Türk destekli güçlerin saldırıları artıyor
Efrîn halkının çektiği acılar, Türk işgaline bağlı binlerce paralı askerin acımasız saldırısıyla başladı. Şehrin sakinlerini terörize ettiler, binlercesini katlettiler, yüzlercesini kaçırdılar ve 300 binden fazla Kürdü Şehba bölgesine sürdüler. Ancak acıları, rejimin yıkılmasıyla da sona ermedi. Şahba bölgesinden Halep'e ve Suriye'nin kuzeydoğusundaki diğer bölgelere ikinci kez sürüldüler. Efrîn'deki durum, rejimin çöküşünden sonra da değişmeden kaldı. Efrîn-Suriye İnsan Hakları Örgütü, 2025 yılında 160'tan fazla insan kaçırma ve 60 katliam vakasının kaydedildiğini, bunların arasında dört kadının da bulunduğunu ve 2 bin 500 kişinin hala kayıp olduğunu açıkladı. Ayrıca, yağma ve hırsızlık hız kesmeden devam ederken, mülklerine yönelik saldırılar artıyor, zeytin hasadı çalınıyor ve ağaçlar kesiliyor. Bu durum, koşulların kötüleştiğini ve Türk destekli paralı askerler tarafından işlenen ihlallerin arttığını doğruluyor.

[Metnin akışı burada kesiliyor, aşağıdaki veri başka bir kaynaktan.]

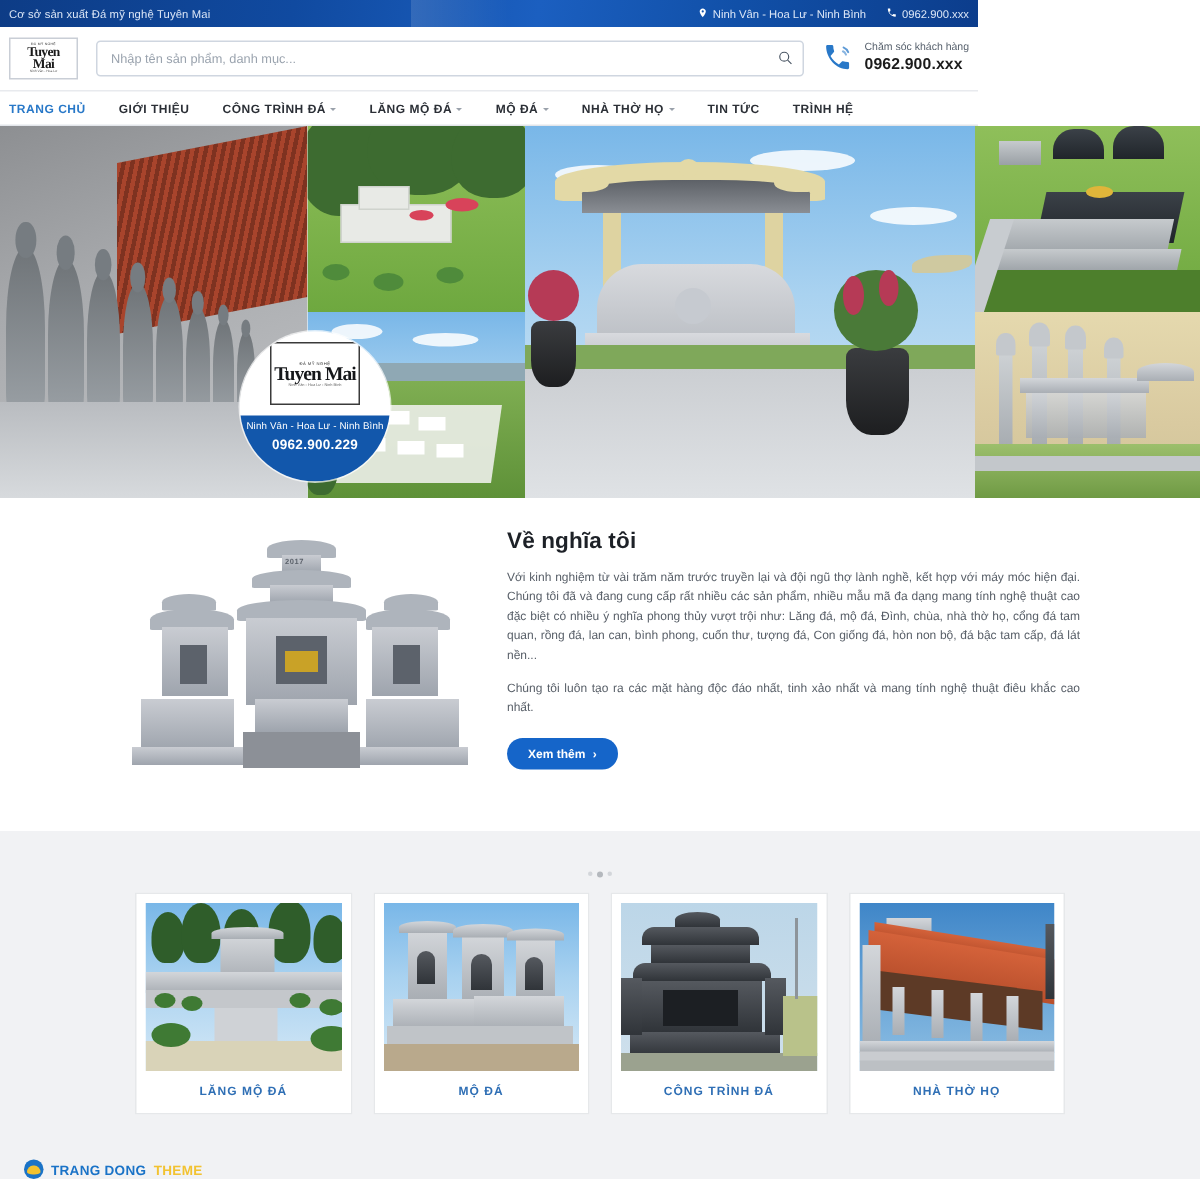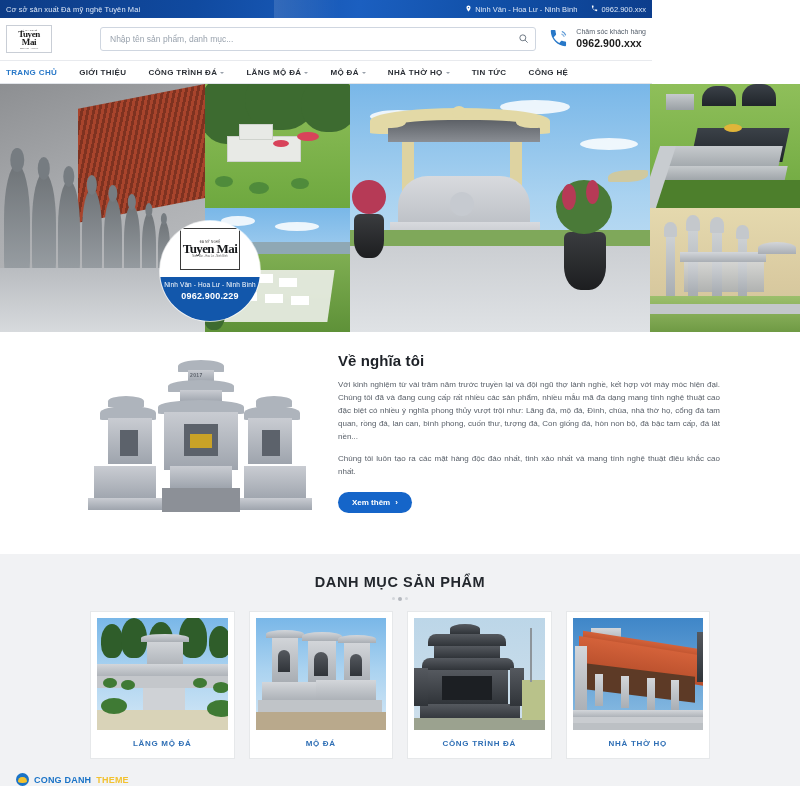"Nhập tên sản phẩm, danh" .search-wrap { margin-left: 36px -> none }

Ağırlıklı olarak Kürtlerin yaşadığı Eşrefiye ve Şêxmaqsûd mahallelerinde, 450 binden fazla sivil, un, dizel yakıt, gıda ve ilaç kıtlığı nedeniyle büyük acılar çekiyor. Bu durum, cihadist HTŞ’nin 6 Ekim 2024'ten itibaren iki mahalleye uyguladığı kuşatmanın bir sonucu olarak ortaya çıktı. Cihatçılar, mahallelere giden tüm yolları toprak yığınlarıyla kapatırken, mahalle sakinleri kuşatmanın sona ermesi ve yolların yeniden açılmasını talep eden barışçıl protestolar düzenledi.
Ancak bu talepler, göstericilerin dağıtılması için kullanılan göz yaşartıcı gazla karşılık buldu. Bununla yetinmeyen cihatçılar, göstericilere ateş açarak 60'tan fazla kişinin yaralanmasına ve iki kişinin ölümüne yol açtı. Saldırgan cihatçılar, sivilleri hedef alarak mahalleleri ağır silahlarla bombalamaya başladığında, durum daha da kötüleşti.